Wie weit Naturschutz immer wieder auch ein Aushandlungsprozess ist, wird zurück auf dem Wasser beim Paddeln über den Strom klar: Die vorbeiziehenden Frachtschiffe und der Hochgeschwindigkeitskatamaran, der zwischen Wien und Bratislava mehrmals täglich verkehrt, rufen immer wieder in Erinnerung, dass der Nationalpark von einer der wichtigsten Wasserstraßen Europas durchschnitten wird. Die Schiffsfahrrinne gehört dementsprechend auch nicht zum Schutzgebiet. Gleichzeitig ist die hierzulande bis zu rund 350 Meter breite Donau für den größten Aubewohner - den Rothirsch - sowie Wildschweine oder zuletzt auch den verirrten Elch "Emil" alles andere als unüberwindbar.
Wachsende Sorge um Donau-Eintiefung
Letztlich ist der Nationalpark Donau-Auen ein extrem wichtiger Wanderkorridor für mobile Tiere zwischen den Karpaten und den Alpen, betonten die Ranger. Das Überleben des Auwaldes ist aber trotz Schutzstatus, Renaturierung von Seitenarmen, dem Entfernen der Uferverbauungen und zurückkehrender Tiere, Pflanzen und Pilze nicht komplett gesichert: Die Eintiefung der Donau bereitet Sorgen.
Durch die vielen Kraftwerke im Verlauf des Stromes ist der Transport der Sedimente und des Schotters vielfach unterbrochen. Das gibt dem Strom die Chance, sich weiter in die Landschaft einzuschneiden. Sinkt der Fluss ab, werden die für das wechselvolle Ökosystem Auwald so wichtigen Überflutungen im Schnitt seltener. Der Au droht somit, das Wasser auszugehen. Wie der Eintiefung final beizukommen ist, sei unklar, so die Experten. Momentan wird mit Baggerschiffen Schotter vom Grund weiter flussabwärts ausgehoben und knapp unterhalb der Staustufen wieder versenkt. So vermeidet man Untiefen in der Schiffsfahrrinne und bremst die Eintiefung ein Stück weit.
(S E R V I C E - Informationen zum Nationalpark-Institut des NHM: https://www.nhm.at/fuehrungen_aktivitaeten/petronell, Nationalpark-Website: https://www.donauauen.at)
Zusammenfassung
- Die Renaturierung der Donau-Auen hat dazu geführt, dass Arten wie Biber, Eisvogel, Kaiseradler und Seeadler in das Gebiet zurückgekehrt sind.
- Im Nationalpark Donau-Auen gibt es heute etwa vier Brutpaare des Kaiseradlers und rund sechs des Seeadlers, nachdem der Kaiseradler 200 Jahre lang abwesend war.

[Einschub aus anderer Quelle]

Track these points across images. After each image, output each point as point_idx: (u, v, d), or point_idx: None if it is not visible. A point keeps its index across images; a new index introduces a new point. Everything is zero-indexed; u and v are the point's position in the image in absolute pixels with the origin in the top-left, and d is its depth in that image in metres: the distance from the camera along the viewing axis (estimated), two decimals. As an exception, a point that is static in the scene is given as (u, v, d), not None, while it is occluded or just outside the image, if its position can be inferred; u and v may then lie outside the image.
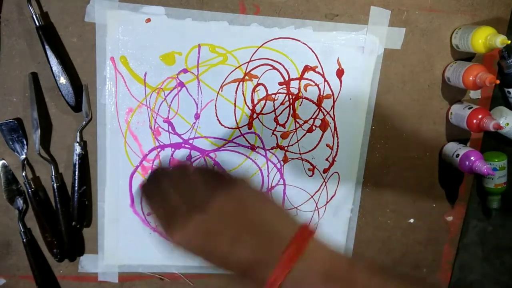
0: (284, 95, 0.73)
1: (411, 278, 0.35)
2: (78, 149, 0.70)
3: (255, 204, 0.36)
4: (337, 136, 0.77)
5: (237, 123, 0.74)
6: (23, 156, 0.69)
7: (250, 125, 0.74)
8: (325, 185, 0.79)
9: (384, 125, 0.78)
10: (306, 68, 0.73)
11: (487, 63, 0.76)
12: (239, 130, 0.74)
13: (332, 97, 0.75)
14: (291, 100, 0.74)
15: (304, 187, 0.78)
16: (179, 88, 0.71)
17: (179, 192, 0.36)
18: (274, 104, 0.74)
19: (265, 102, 0.73)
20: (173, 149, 0.73)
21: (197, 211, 0.34)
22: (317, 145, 0.76)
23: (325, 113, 0.75)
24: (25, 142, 0.69)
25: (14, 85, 0.67)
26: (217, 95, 0.72)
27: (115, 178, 0.73)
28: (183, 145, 0.73)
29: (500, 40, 0.65)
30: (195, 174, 0.38)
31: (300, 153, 0.76)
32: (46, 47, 0.64)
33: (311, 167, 0.78)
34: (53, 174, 0.70)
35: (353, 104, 0.75)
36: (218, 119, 0.73)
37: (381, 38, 0.73)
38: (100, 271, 0.77)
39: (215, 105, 0.72)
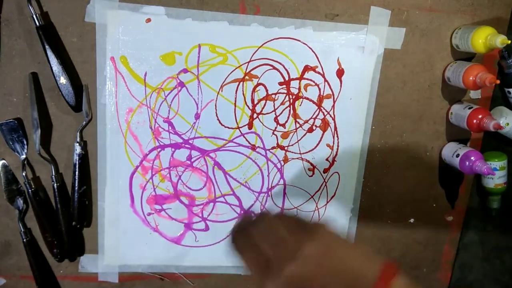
0: (284, 95, 0.73)
1: None
2: (78, 149, 0.70)
3: (338, 249, 0.38)
4: (337, 136, 0.77)
5: (237, 123, 0.74)
6: (23, 156, 0.69)
7: (250, 125, 0.74)
8: (325, 185, 0.79)
9: (384, 125, 0.78)
10: (306, 68, 0.73)
11: (487, 63, 0.76)
12: (239, 130, 0.74)
13: (332, 97, 0.75)
14: (291, 100, 0.74)
15: (304, 187, 0.78)
16: (179, 88, 0.71)
17: (268, 242, 0.38)
18: (274, 104, 0.74)
19: (265, 102, 0.73)
20: (173, 149, 0.73)
21: (288, 261, 0.36)
22: (317, 145, 0.76)
23: (325, 113, 0.75)
24: (25, 142, 0.69)
25: (14, 85, 0.67)
26: (217, 95, 0.72)
27: (115, 178, 0.73)
28: (183, 145, 0.73)
29: (500, 40, 0.65)
30: (278, 223, 0.40)
31: (300, 153, 0.76)
32: (46, 47, 0.64)
33: (311, 167, 0.78)
34: (53, 174, 0.70)
35: (353, 104, 0.75)
36: (218, 119, 0.73)
37: (381, 38, 0.73)
38: (100, 271, 0.78)
39: (215, 105, 0.72)
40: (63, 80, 0.66)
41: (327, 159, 0.78)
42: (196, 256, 0.79)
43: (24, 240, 0.72)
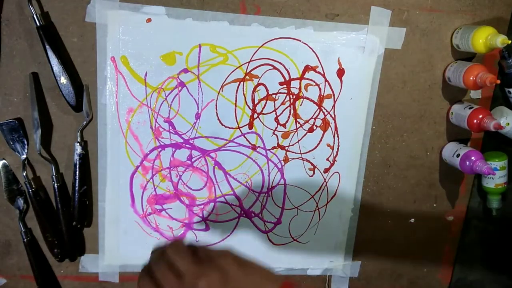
0: (285, 95, 0.73)
1: None
2: (78, 149, 0.70)
3: (237, 276, 0.40)
4: (337, 136, 0.77)
5: (237, 123, 0.74)
6: (24, 156, 0.69)
7: (250, 125, 0.74)
8: (326, 185, 0.79)
9: (385, 125, 0.78)
10: (307, 68, 0.73)
11: (487, 63, 0.76)
12: (240, 130, 0.74)
13: (332, 97, 0.75)
14: (291, 100, 0.74)
15: (305, 187, 0.78)
16: (180, 88, 0.71)
17: (168, 280, 0.39)
18: (274, 104, 0.74)
19: (266, 102, 0.73)
20: (173, 149, 0.73)
21: None
22: (317, 145, 0.77)
23: (326, 113, 0.75)
24: (25, 142, 0.69)
25: (14, 85, 0.67)
26: (217, 95, 0.72)
27: (115, 178, 0.73)
28: (183, 145, 0.73)
29: (501, 40, 0.65)
30: (177, 257, 0.40)
31: (300, 153, 0.77)
32: (47, 47, 0.64)
33: (312, 167, 0.78)
34: (54, 174, 0.70)
35: (353, 104, 0.75)
36: (218, 119, 0.73)
37: (382, 38, 0.73)
38: (101, 271, 0.78)
39: (216, 105, 0.72)
40: (63, 80, 0.66)
41: (327, 159, 0.78)
42: (196, 256, 0.79)
43: (25, 240, 0.72)
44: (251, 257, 0.41)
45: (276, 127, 0.75)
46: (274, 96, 0.73)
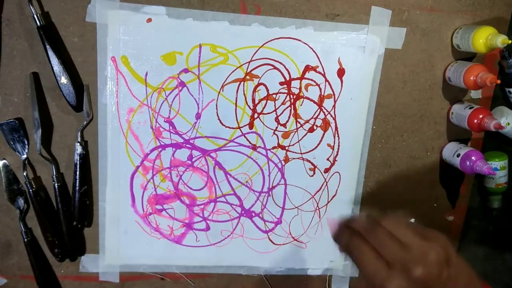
0: (285, 95, 0.73)
1: None
2: (79, 149, 0.70)
3: (455, 262, 0.40)
4: (338, 136, 0.77)
5: (238, 123, 0.74)
6: (24, 156, 0.69)
7: (251, 125, 0.74)
8: (326, 185, 0.79)
9: (385, 125, 0.78)
10: (307, 68, 0.73)
11: (487, 63, 0.76)
12: (240, 130, 0.74)
13: (333, 97, 0.75)
14: (292, 100, 0.74)
15: (305, 187, 0.78)
16: (180, 88, 0.71)
17: (391, 246, 0.40)
18: (275, 104, 0.74)
19: (266, 102, 0.73)
20: (174, 149, 0.73)
21: (416, 264, 0.38)
22: (318, 145, 0.77)
23: (326, 113, 0.75)
24: (26, 142, 0.69)
25: (15, 85, 0.67)
26: (218, 95, 0.72)
27: (116, 178, 0.73)
28: (184, 145, 0.73)
29: (501, 40, 0.65)
30: (402, 228, 0.41)
31: (301, 153, 0.77)
32: (47, 47, 0.64)
33: (312, 167, 0.78)
34: (54, 174, 0.70)
35: (354, 104, 0.75)
36: (219, 119, 0.73)
37: (382, 38, 0.73)
38: (101, 271, 0.78)
39: (216, 105, 0.72)
40: (64, 80, 0.66)
41: (328, 159, 0.78)
42: (197, 255, 0.79)
43: (25, 240, 0.72)
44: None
45: (277, 127, 0.75)
46: (274, 96, 0.73)
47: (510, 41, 0.65)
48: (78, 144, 0.70)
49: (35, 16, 0.63)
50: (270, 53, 0.71)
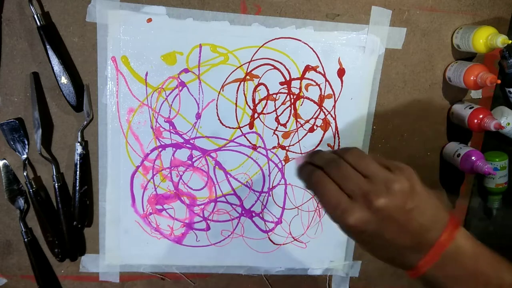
0: (285, 95, 0.73)
1: None
2: (79, 148, 0.70)
3: (420, 192, 0.39)
4: (338, 136, 0.77)
5: (238, 123, 0.74)
6: (25, 156, 0.69)
7: (251, 125, 0.74)
8: (326, 184, 0.79)
9: (385, 125, 0.78)
10: (307, 68, 0.73)
11: (488, 63, 0.76)
12: (240, 130, 0.74)
13: (333, 97, 0.75)
14: (292, 100, 0.74)
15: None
16: (180, 88, 0.71)
17: (355, 177, 0.39)
18: (275, 104, 0.74)
19: (266, 102, 0.73)
20: (174, 149, 0.73)
21: (380, 194, 0.37)
22: (318, 145, 0.77)
23: (326, 113, 0.75)
24: (26, 142, 0.69)
25: (15, 85, 0.67)
26: (218, 95, 0.72)
27: (116, 177, 0.73)
28: (184, 145, 0.73)
29: (501, 40, 0.65)
30: (366, 158, 0.40)
31: (301, 153, 0.77)
32: (47, 47, 0.64)
33: (312, 167, 0.77)
34: (54, 173, 0.70)
35: (354, 104, 0.75)
36: (219, 119, 0.73)
37: (382, 38, 0.73)
38: (101, 270, 0.78)
39: (216, 105, 0.72)
40: (64, 80, 0.66)
41: (328, 159, 0.77)
42: (197, 255, 0.79)
43: (25, 239, 0.72)
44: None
45: (277, 127, 0.75)
46: (274, 96, 0.73)
47: (510, 41, 0.65)
48: (78, 144, 0.70)
49: (35, 16, 0.63)
50: (270, 53, 0.71)
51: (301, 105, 0.74)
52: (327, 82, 0.74)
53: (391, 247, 0.39)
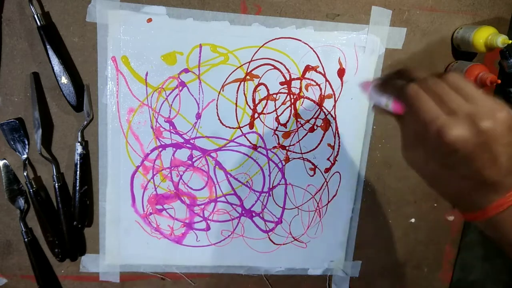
0: (286, 94, 0.73)
1: None
2: (79, 148, 0.70)
3: None
4: (338, 136, 0.77)
5: (238, 122, 0.74)
6: (25, 156, 0.69)
7: (251, 124, 0.74)
8: (327, 184, 0.79)
9: (386, 125, 0.78)
10: (307, 68, 0.73)
11: (488, 63, 0.76)
12: (241, 130, 0.74)
13: (333, 97, 0.75)
14: (292, 100, 0.74)
15: (306, 187, 0.78)
16: (181, 88, 0.71)
17: (459, 96, 0.37)
18: (275, 103, 0.74)
19: (267, 102, 0.73)
20: (174, 149, 0.73)
21: (485, 117, 0.36)
22: (318, 144, 0.77)
23: (327, 112, 0.75)
24: (26, 142, 0.69)
25: (15, 85, 0.67)
26: (218, 95, 0.72)
27: (116, 177, 0.73)
28: (184, 144, 0.73)
29: (501, 40, 0.65)
30: (464, 83, 0.39)
31: (301, 153, 0.77)
32: (48, 47, 0.64)
33: (313, 167, 0.78)
34: (55, 173, 0.70)
35: (354, 104, 0.75)
36: (219, 119, 0.73)
37: (382, 38, 0.73)
38: (102, 270, 0.78)
39: (217, 105, 0.72)
40: (64, 80, 0.66)
41: (328, 159, 0.78)
42: (197, 255, 0.79)
43: (25, 239, 0.72)
44: None
45: (277, 127, 0.75)
46: (274, 96, 0.73)
47: (510, 41, 0.65)
48: (79, 144, 0.70)
49: (35, 16, 0.63)
50: (271, 53, 0.71)
51: (301, 105, 0.74)
52: (327, 82, 0.74)
53: (472, 180, 0.38)
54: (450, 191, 0.40)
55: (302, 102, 0.74)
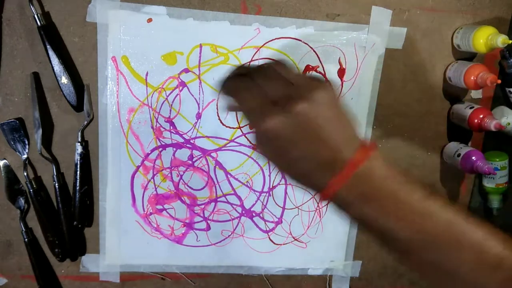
0: (286, 94, 0.73)
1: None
2: (79, 148, 0.70)
3: (338, 105, 0.38)
4: (338, 136, 0.76)
5: (238, 122, 0.74)
6: (25, 156, 0.69)
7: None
8: (327, 184, 0.79)
9: (386, 125, 0.78)
10: (308, 68, 0.73)
11: (488, 62, 0.76)
12: (241, 130, 0.74)
13: (333, 97, 0.74)
14: (292, 100, 0.74)
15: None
16: (181, 88, 0.71)
17: (276, 83, 0.37)
18: (275, 103, 0.74)
19: (267, 102, 0.73)
20: (174, 149, 0.73)
21: (300, 99, 0.36)
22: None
23: (327, 112, 0.75)
24: (26, 142, 0.69)
25: (15, 85, 0.67)
26: (218, 95, 0.72)
27: (116, 177, 0.73)
28: (184, 144, 0.73)
29: (501, 40, 0.65)
30: (286, 68, 0.39)
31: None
32: (48, 47, 0.64)
33: (313, 167, 0.77)
34: (55, 173, 0.70)
35: (354, 104, 0.75)
36: (219, 119, 0.73)
37: (383, 38, 0.73)
38: (102, 270, 0.78)
39: (217, 105, 0.72)
40: (64, 80, 0.66)
41: (328, 159, 0.77)
42: (197, 255, 0.79)
43: (26, 239, 0.72)
44: None
45: (277, 127, 0.75)
46: (275, 96, 0.73)
47: (510, 41, 0.65)
48: (79, 144, 0.70)
49: (35, 16, 0.63)
50: (271, 53, 0.71)
51: (301, 105, 0.74)
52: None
53: (305, 161, 0.37)
54: (293, 172, 0.39)
55: (302, 102, 0.74)
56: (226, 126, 0.74)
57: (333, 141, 0.36)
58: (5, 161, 0.70)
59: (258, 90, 0.37)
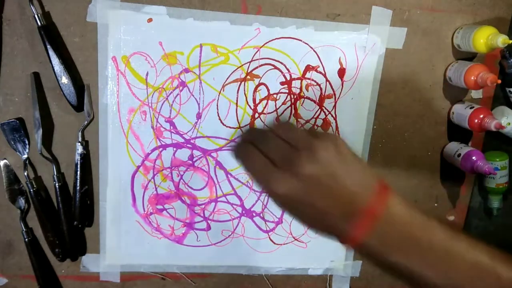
0: (286, 94, 0.73)
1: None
2: (80, 148, 0.70)
3: (348, 158, 0.38)
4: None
5: (238, 122, 0.74)
6: (25, 156, 0.69)
7: (251, 124, 0.74)
8: (327, 184, 0.79)
9: (386, 125, 0.78)
10: (308, 68, 0.73)
11: (488, 62, 0.76)
12: (241, 130, 0.74)
13: (333, 97, 0.75)
14: (292, 100, 0.74)
15: (306, 187, 0.78)
16: (181, 87, 0.71)
17: (281, 145, 0.38)
18: (275, 103, 0.74)
19: (267, 102, 0.73)
20: (174, 149, 0.73)
21: (307, 161, 0.36)
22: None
23: (327, 112, 0.75)
24: (27, 142, 0.69)
25: (16, 85, 0.67)
26: (218, 95, 0.72)
27: (117, 177, 0.73)
28: (184, 144, 0.73)
29: (502, 40, 0.65)
30: (289, 129, 0.39)
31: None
32: (48, 46, 0.64)
33: (313, 167, 0.77)
34: (55, 173, 0.70)
35: (354, 104, 0.75)
36: (219, 119, 0.73)
37: (383, 37, 0.73)
38: (102, 270, 0.78)
39: (217, 105, 0.72)
40: (64, 79, 0.66)
41: (328, 159, 0.77)
42: (197, 255, 0.79)
43: (26, 239, 0.72)
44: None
45: (277, 127, 0.75)
46: (275, 96, 0.73)
47: (510, 41, 0.65)
48: (79, 144, 0.70)
49: (36, 16, 0.63)
50: (271, 53, 0.71)
51: (301, 105, 0.74)
52: (327, 82, 0.74)
53: (324, 217, 0.37)
54: (315, 227, 0.40)
55: (303, 102, 0.74)
56: (227, 126, 0.74)
57: (347, 192, 0.37)
58: (5, 161, 0.70)
59: (259, 156, 0.38)
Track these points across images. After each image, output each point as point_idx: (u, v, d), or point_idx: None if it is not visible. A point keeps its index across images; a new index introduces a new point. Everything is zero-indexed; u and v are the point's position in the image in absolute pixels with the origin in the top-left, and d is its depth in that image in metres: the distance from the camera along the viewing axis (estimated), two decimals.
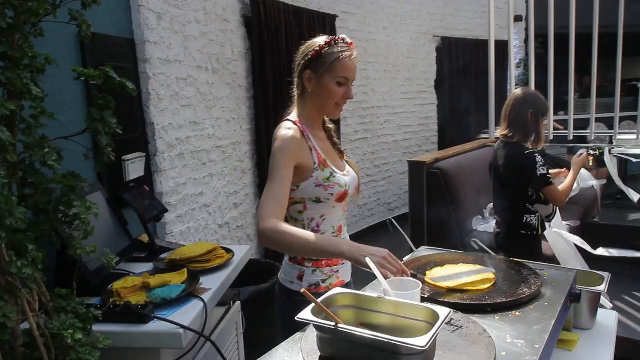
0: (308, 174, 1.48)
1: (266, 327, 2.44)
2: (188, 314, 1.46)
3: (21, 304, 1.01)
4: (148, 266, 1.86)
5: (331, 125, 1.66)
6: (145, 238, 2.10)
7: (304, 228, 1.53)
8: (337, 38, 1.49)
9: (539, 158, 2.33)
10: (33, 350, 1.03)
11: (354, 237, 5.83)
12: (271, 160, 1.44)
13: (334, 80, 1.47)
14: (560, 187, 2.39)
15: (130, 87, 1.24)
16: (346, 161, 1.66)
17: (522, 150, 2.37)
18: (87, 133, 1.25)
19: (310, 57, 1.48)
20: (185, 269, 1.71)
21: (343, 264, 1.59)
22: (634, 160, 4.54)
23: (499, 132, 2.52)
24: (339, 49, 1.47)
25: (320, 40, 1.49)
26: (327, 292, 1.07)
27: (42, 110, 1.10)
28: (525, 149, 2.37)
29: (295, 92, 1.58)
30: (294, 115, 1.56)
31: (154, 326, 1.40)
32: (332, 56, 1.46)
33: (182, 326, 1.38)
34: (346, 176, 1.56)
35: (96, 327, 1.33)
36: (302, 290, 0.99)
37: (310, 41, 1.52)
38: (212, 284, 1.69)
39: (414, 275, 1.26)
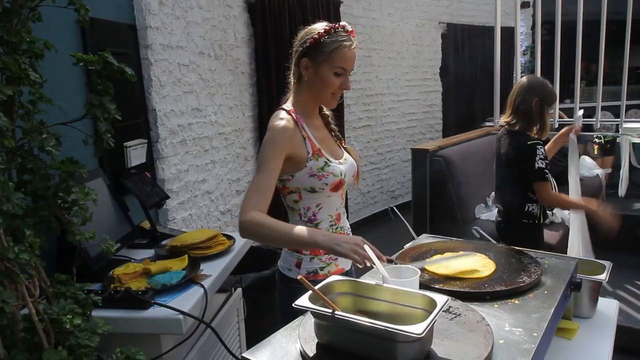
0: (302, 164, 1.46)
1: (267, 314, 2.46)
2: (188, 300, 1.47)
3: (20, 290, 1.02)
4: (149, 252, 1.87)
5: (328, 112, 1.63)
6: (146, 224, 2.10)
7: (300, 217, 1.53)
8: (337, 26, 1.45)
9: (539, 150, 2.30)
10: (33, 335, 1.04)
11: (357, 225, 5.79)
12: (261, 151, 1.43)
13: (331, 70, 1.44)
14: (556, 193, 2.38)
15: (129, 72, 1.23)
16: (344, 147, 1.64)
17: (525, 141, 2.33)
18: (89, 119, 1.25)
19: (308, 44, 1.44)
20: (186, 256, 1.72)
21: None
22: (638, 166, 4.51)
23: (503, 119, 2.49)
24: (339, 37, 1.43)
25: (320, 27, 1.45)
26: (325, 279, 1.07)
27: (40, 96, 1.09)
28: (528, 139, 2.33)
29: (292, 79, 1.55)
30: (288, 103, 1.54)
31: (154, 312, 1.40)
32: (332, 45, 1.42)
33: (181, 312, 1.39)
34: (342, 164, 1.54)
35: (97, 313, 1.33)
36: (298, 277, 0.99)
37: (309, 27, 1.48)
38: (213, 270, 1.69)
39: (390, 261, 1.25)
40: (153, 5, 2.50)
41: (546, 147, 2.40)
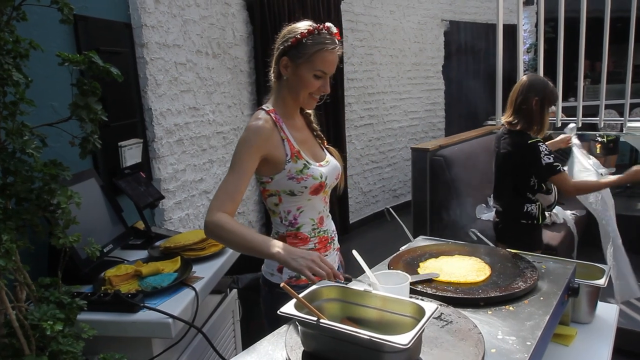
0: (280, 166, 1.42)
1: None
2: (179, 303, 1.45)
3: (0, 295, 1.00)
4: (143, 254, 1.84)
5: (310, 111, 1.58)
6: (141, 225, 2.08)
7: (281, 220, 1.50)
8: (321, 27, 1.39)
9: (542, 147, 2.26)
10: (15, 341, 1.02)
11: (358, 224, 5.72)
12: (235, 151, 1.39)
13: (311, 72, 1.40)
14: (578, 180, 2.34)
15: (114, 72, 1.20)
16: (326, 148, 1.60)
17: (525, 140, 2.29)
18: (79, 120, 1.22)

- Der Johler Arm wurde durch Baggerarbeiten wieder mit dem Hauptstrom verbunden, wodurch neue Lebensräume für bedrohte Arten entstanden sind.
- Die Donau-Eintiefung durch unterbrochenen Sedimenttransport infolge zahlreicher Kraftwerke gefährdet das Überleben des Auwaldes trotz Schutzstatus und Renaturierung.
- Das Nationalpark-Institut setzt verstärkt auf Umweltbildung mit mehrtägigen Workshops und Übernachtungen für Schulklassen im ersten autarken Ökohaus Österreichs.